Pulley system on a frictionless cart

Yes, the cart will move, due to the force applied by the string to the pulley.

To solve, calculate the string tension while the weights are moving, and then note that the pulley has to provide an opposing force in order to change the string's direction. The reaction to that force acts upon the cart, accelerating it.

Momentum is conserved because the resting weight is accelerated to the right, while the cart is accelerated to the left.

Calculating the actual numbers will be entertaining, as you must include the cart's acceleration while calculating the string tension. I'm guessing that including a new, accelerating reference frame won't be helpful, as you won't know the magnitude of the acceleration until the problem has been solved.

Edit: as noted in a comment by dmmckee, the answer will depend on whether the hanging weight is constrained to stay in contact with the cart, or is free to swing away from it (which it would do if allowed).


Let the mass of cart be $M$, mass of hanging weight be $m_1$ and mass on top of cart be $m_2$. Choosing and inertial coordinate system, let the x coordinate of $M$ , $m_1$ and $m_2$ be $X$ , $x_1$ and $x_2$ respectively. Let $T$ be the tension in the string and $a$ be the acceleration of the masses ( horizontal for $m_2$ and vertical for $m_1$).

Equations of motion give:

$$ m_1g -T=m_1a $$ $$ T=m_2a \tag{0}$$ Hence, $a=m_1g/(m_1+m_2) \tag{1}$

let $X_{cm}$ be the X centre of mass coordinate of the system. $$X_{cm}=\frac{m_1x_1+m_2x_2+MX}{m_1+m_2+M}$$

differentiating twice; $$\ddot{X}_{cm}=\frac{m_1\ddot{x}_1+m_2\ddot{x}_2+M\ddot{X}}{m_1+m_2+M} \tag{2}$$ Since $\ddot{X}_{cm} =0 $ , $\ddot{x}_1=\ddot{X}$,($m_1$ does not swing ) and $\ddot{x}_2=a$ , $$m_1\ddot{X} + m_2a+ M\ddot{X} = 0 \tag{3}$$ We can use eq(1) and eq(3) to find $X, x_1, x_2$ as a function of time.

Method 2:

Since @Buraian wants equations with the method @Daniel Griscom suggested, here they are: Consider the part of the string that is in contact with the pulley. It experiences a force $T$ downwards and $T$ towards the left. Say the pulley applies a force of $N_1$ on the string ( towards upper right). By Newton's third law, the string applies $N_1$ on mass $M$ (towards bottom left).

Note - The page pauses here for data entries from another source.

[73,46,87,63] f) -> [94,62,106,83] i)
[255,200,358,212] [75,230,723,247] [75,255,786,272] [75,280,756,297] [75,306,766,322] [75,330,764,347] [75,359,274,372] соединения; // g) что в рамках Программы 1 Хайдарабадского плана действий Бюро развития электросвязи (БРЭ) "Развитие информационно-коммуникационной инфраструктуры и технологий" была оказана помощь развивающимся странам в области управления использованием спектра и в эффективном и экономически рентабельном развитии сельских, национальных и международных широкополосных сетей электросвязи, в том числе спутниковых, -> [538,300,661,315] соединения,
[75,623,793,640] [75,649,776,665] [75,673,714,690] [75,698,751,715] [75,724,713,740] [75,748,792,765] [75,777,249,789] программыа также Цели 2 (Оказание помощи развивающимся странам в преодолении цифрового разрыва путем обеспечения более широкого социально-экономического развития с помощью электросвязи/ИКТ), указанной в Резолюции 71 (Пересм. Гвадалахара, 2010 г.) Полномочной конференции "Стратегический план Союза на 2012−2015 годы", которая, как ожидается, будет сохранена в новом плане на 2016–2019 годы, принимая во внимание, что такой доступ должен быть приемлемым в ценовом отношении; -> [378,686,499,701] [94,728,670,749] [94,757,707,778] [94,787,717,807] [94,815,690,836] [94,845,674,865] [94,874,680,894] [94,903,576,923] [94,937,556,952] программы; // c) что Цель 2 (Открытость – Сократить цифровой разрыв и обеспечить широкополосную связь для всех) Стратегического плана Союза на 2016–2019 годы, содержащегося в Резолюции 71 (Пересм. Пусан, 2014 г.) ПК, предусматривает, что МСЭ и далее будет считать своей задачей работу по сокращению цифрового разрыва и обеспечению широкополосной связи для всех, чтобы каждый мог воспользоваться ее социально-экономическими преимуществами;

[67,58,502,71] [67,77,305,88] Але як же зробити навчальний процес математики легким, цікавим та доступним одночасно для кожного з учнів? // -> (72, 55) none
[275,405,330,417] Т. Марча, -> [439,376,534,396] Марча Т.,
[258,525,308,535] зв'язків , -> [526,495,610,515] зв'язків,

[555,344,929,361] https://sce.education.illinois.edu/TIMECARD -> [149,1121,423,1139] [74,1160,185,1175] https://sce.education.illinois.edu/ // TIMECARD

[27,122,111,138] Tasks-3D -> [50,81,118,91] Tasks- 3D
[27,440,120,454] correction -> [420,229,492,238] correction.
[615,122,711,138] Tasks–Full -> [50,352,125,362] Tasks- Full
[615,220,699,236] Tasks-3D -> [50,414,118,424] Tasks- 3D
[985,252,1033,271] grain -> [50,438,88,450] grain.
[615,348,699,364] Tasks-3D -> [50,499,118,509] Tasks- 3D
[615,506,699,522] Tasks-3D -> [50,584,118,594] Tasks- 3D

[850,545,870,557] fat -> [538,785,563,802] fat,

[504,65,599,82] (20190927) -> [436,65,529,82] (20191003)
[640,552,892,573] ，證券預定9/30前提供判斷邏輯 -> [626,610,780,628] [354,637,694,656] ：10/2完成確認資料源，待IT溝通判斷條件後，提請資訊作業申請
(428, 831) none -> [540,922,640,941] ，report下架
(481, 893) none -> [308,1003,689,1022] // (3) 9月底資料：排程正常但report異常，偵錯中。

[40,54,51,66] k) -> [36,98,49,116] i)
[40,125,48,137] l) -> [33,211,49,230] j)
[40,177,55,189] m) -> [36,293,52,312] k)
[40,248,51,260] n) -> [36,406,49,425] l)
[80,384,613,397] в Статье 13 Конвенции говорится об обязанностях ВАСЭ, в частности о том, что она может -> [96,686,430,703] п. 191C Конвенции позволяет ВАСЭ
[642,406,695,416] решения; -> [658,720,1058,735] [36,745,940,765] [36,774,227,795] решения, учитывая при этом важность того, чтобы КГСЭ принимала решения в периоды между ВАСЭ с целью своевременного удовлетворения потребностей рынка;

Since $m_1$ doesn't swing, the rail (part of mass $M$) applies a force $N_2$ (towards left) on $m_1$ and $m_1$ applies a force of $N_2$ on $M$ towards right. Let $M$ (and $m_1$)accelerate with $a^{'}$, horizontally.

Since the net force on a mass less string is always $0$, $$N_1cos(45^0)=T \tag{4}$$ from eq(1),eq(0) and eq(4) we can get the value of $N_1$.

Equation of motion for $M$: $$N_1cos(45^0)-N_2 = Ma^{'} \tag{5}$$ Equation of motion for $m_1$ (X direction ): $$N_2=m_1a^{'}\tag{6}$$

Needless to say, by eq(5) and eq(6) we can obtain all the quantities and predict the motions of blocks. we get $a^{'}$ which is the same as $\ddot{X}=m_1m_2g/((m_1+m_2)(m_1+M))$ from first method.